### Stated problem 1
Say whether each statement agrees with the passage about Elizabeth of York below. Answer yes or no for each, and quote the words from the passage that decide it. (a) Elizabeth lived to see Richmond completed. (b) Prince Henry welcomed Katherine at Kingston-upon-Thames on November 9. (c) The King and Queen were rowed to London together in a single barge.
### Stated problem 2
Continue the passage about Elizabeth of York below, picking up after its final sentence.

### Excerpt to read
##############################

Elizabeth of York: A Tudor Queen and Her World by Alison Weir


  Richmond was not just a beautiful palace but a showpiece, a visual statement of Henry VII’s achievements. Rampant with heraldry and resplendent with the very latest in Tudor taste, it was the flagship residence of the new dynasty, a treasure house packed with the symbols of power, wealth, and majesty—the ultimate in conspicuous display. Sadly, Elizabeth did not live to see it completed.

  As soon as he arrived at Greenwich, the King “was met by the Queen’s Grace, whom he ascertained and made privy to the acts and demeanor between himself, the prince, and the princess, and how he liked her person and behavior.”36 Elizabeth must have been delighted to hear that her son’s bride was pretty and golden-haired, with a pleasing dignity.

  Preparations for the coming wedding advanced briskly. There was much discussion of the etiquette to be observed when Katherine was presented to the Queen. Elizabeth and Margaret Beaufort were drawing up lists of the ladies who were to attend her and the princess during the reception celebrations;37 Margaret would also arrange for Katherine to share several household officers with her. On November 2, Elizabeth appointed Agnes Tilney, Countess of Surrey, “with certain ladies awaiting upon her,” “to meet and receive the princess” at Amesbury.38

  On November 9, Katherine was welcomed at Kingston-upon-Thames by Prince Henry, who escorted her to the Archbishop of Canterbury’s palace at Lambeth, where she was to lodge before her marriage. Here, a letter from the King awaited her, expressing his great “pleasure, joy, and consolation” at her coming, and assuring her that he and the Queen would treat her “like our own daughter.”

  The next day the King and Queen were rowed to London in separate barges, Elizabeth attended by a “goodly company of ladies.” They took up residence in Baynard’s Castle, where the Queen made “ready for inducting the noble Princess of Spain.”39 Margaret Beaufort was busily renovating nearby Coldharbour to make it a fit residence for Arthur and Katherine after their marriage.

##############################

### Collected material

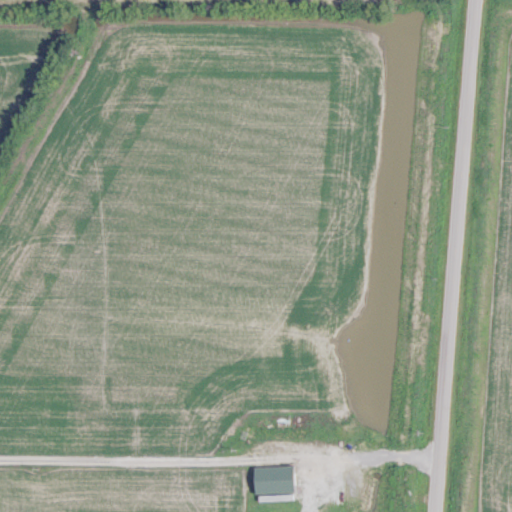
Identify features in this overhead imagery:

##############################

### Reply 1
(a) No: "Sadly, Elizabeth did not live to see it completed."
(b) Yes: "On November 9, Katherine was welcomed at Kingston-upon-Thames by Prince Henry"
(c) No: "The next day the King and Queen were rowed to London in separate barges"

### Reply 2
  On November 12, as all the bells of London rang out, banners fluttered from windows, crowds packed the streets, music sounded from every side, and the conduits ran with free wine, Katherine made her formal entry into the City.40 She was greeted by a series of lavish pageants in the Burgundian style as she passed along the processional route; all were designed to underline the success of the Tudor dynasty in obtaining such a highborn princess for the heir to the throne. In Cornhill, “in a house wherein there dwelled William Geoffrey, haberdasher, stood the King, the Queen, and many great estates of the realm,” watching the procession with Prince Arthur. Henry, his son, Derby, Oxford, Shrewsbury, and some French envoys were at one window, while “in another chamber stood the Queen’s good Grace, my lady the King’s mother, my Lady Margaret, my lady [Mary] her sister, with many other ladies of the land, not in very open sight like as the King’s Grace did with his manner and party.” The Londoners had displayed a somewhat excessive zeal for flattery, for nearby was a pageant portraying Henry VII as God the Father and Prince Arthur as God the Son. Henry also paid for a “standing” in Cheapside from which to view the proceedings, but seems not to have used it, unless he moved by a circuitous route from Cornhill, ahead of the procession.

  It was from her window in Cornhill that Elizabeth glimpsed her new daughter-in-law for the first time, as Katherine’s procession passed below; looking out, she would have seen a young girl riding “a great mule richly trapped after the manner of Spain,” flanked by Prince Henry and the papal legate, and wearing “rich apparel” in the Spanish mode: “a little hat fashioned like a cardinal’s hat of pretty braid with a lace of gold to stay it, her hair hanging down about her shoulders, which is fair auburn, and a coif between her head and her hat of a carnation color.” A little way behind walked the Queen’s master of horse leading a spare palfrey with a sidesaddle. At the climax of the procession, the bride-to-be was led by the Archbishop of Canterbury into St. Paul’s Cathedral, where she said her prayers and made an offering at the shrine of St. Erkenwald before retiring to the adjacent Bishop’s Palace for the night.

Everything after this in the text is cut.